Indonesia’s Constitutional Court has ordered the government to make a number of changes to its controversial Job Creation law in response to a petition by a group of labor unions.
The court was responding to a petition filed by a group of labor unions, which claim that the government’s Job Creation law undermines workers’ rights in a number of respects. In a ruling yesterday, Reuters reported, the court accepted several of the petitioners’ demands while rejecting several others.
The Job Creation law, widely known as the Omnibus Law, aims to attract investment by slashing regulations and other red tape. The bill, first passed by the House of Representatives in October 2020, was a centerpiece of the administration of President Joko Widodo, which said that the bill was necessary spur to economic growth and attract foreign manufacturers that are relocating away from China.
However, the law has been heatedly contested. Its passage prompted mass protests across the nation, and led trade unions and civil society groups to file a judicial review at the Constitutional Court. Unions have taken aim at provisions that will allow employers to cut mandatory leave and slash severance pay, while environmentalists have criticized a stipulation that environmental studies be required only for high-risk investments.
In September, Said Iqbal, general chair of the Labor Party, a major union and political party that was among the groups that filed yesterday’s petition, called upon President-elect Prabowo Subianto to review the Omnibus Law. The Labor Party has also demanded an 8 percent increase in the minimum wage in 2025.
Yesterday, thousands of workers gathered outside the Constitutional Court building in Jakarta, calling for the law’s repeal and the introduction of restrictions on permanent outsourcing, improved severance pay for terminated employees, and protection against easy layoffs.
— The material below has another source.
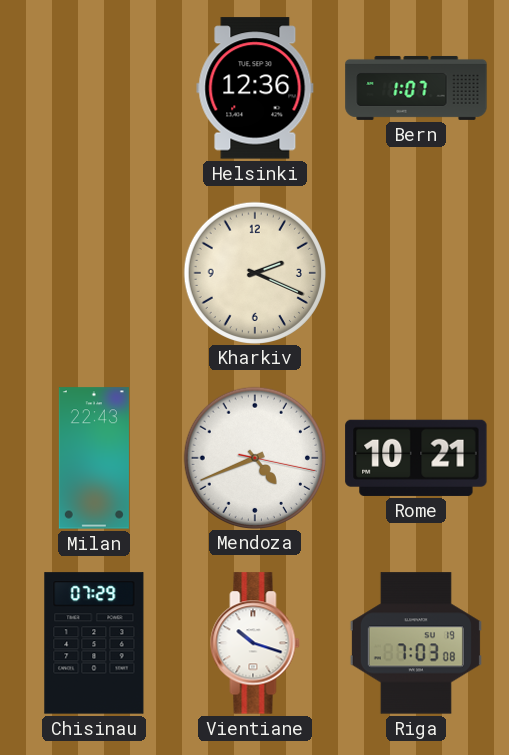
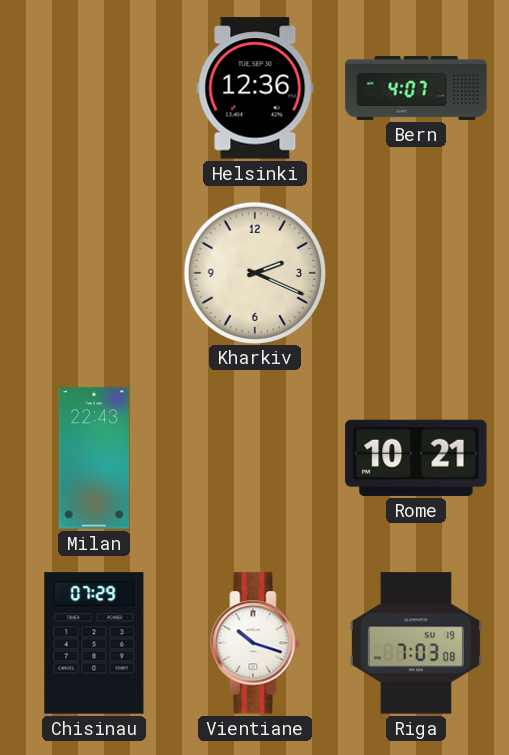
Bern: 1:07 -> 4:07
Mendoza: 4:41 -> none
In November 2021, the Constitutional Court ruled that the law was partially unconstitutional, due to inadequate public consultations. The court ordered the government to amend key parts of the legislation within two years of the law’s passage, saying that if the changes were not made, the legislation would be deemed “permanently unconstitutional.” In late 2022, however, Jokowi responded by signing an emergency regulation that essentially overrode the law and forced the changes by executive fiat.
In its 2o-point ruling yesterday, Reuters reported, judges “ordered local leaders to set sectoral minimum wages, as sought by unions” and introduced limited protections against unfair dismissal. In response to petitioners’ complaints the law would lead to many jobs being outsourced, it also ordered the Ministry of Manpower to provide clarity on what sort of jobs can be outsourced.
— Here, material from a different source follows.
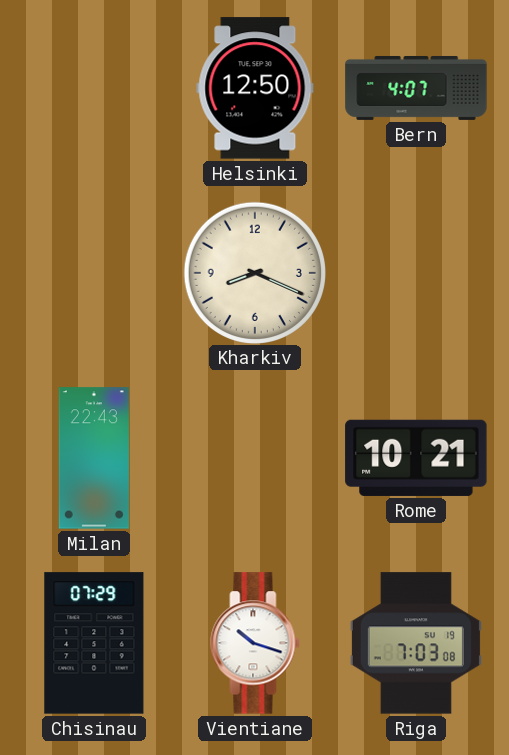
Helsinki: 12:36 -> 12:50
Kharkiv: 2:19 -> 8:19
At the same time, the ruling also rejected a number of the demands made in the petition, including a demand for an increase in severance benefits. It also rejected a request to change the formula used to set the annual rise in minimum wages.
The Constitutional Court ordered legislators to pass a new manpower law within two years, in order to streamline the existing legislation, which is currently scattered among a number of different bills, and harmonize it with yesterday’s ruling.